TASK ITEM >>
Your task is to copy every line below that contains the word "Table".

··········

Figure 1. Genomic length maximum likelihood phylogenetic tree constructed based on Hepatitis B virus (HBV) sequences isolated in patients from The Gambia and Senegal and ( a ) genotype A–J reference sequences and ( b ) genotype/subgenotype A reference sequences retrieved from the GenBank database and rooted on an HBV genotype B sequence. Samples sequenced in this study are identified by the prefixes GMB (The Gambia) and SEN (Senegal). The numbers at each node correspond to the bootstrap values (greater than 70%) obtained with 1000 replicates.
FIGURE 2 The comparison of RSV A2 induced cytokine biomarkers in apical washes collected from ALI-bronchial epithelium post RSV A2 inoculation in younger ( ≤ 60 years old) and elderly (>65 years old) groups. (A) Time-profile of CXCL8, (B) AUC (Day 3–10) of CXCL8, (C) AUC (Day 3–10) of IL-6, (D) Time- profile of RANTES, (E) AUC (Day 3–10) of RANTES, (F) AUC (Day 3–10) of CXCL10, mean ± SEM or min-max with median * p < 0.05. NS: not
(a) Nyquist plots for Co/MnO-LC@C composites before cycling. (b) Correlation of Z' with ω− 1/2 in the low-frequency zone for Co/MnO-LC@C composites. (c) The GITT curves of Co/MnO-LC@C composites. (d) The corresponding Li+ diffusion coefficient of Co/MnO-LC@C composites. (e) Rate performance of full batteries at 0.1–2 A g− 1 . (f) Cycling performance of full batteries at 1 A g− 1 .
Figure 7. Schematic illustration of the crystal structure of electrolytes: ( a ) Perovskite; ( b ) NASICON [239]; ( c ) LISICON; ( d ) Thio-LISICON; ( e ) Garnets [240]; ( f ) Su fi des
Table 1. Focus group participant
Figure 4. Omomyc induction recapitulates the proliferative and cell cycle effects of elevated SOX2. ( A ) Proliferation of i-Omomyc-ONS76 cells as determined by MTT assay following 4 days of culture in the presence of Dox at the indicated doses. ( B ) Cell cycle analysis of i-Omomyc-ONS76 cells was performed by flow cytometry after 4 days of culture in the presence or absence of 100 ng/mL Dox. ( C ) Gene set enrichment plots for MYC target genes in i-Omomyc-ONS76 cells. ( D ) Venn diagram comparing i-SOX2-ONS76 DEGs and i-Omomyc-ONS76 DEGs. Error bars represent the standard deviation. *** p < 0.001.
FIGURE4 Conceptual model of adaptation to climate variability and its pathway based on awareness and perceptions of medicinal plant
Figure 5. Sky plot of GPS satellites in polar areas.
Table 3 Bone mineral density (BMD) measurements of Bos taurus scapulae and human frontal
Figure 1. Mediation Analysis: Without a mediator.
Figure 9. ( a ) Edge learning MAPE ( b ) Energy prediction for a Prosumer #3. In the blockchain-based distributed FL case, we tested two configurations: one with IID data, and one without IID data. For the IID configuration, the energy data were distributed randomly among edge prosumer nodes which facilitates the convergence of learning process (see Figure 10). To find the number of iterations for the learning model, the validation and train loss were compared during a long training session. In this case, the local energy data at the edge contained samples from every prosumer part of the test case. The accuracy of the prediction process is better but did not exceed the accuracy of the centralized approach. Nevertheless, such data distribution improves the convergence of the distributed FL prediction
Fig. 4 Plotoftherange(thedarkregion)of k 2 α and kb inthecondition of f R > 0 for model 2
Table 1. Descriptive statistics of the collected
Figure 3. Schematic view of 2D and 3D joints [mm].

··········

SOLUTION TO THE EXERCISE >>
Table 1. Focus group participant
Table 3 Bone mineral density (BMD) measurements of Bos taurus scapulae and human frontal
Table 1. Descriptive statistics of the collected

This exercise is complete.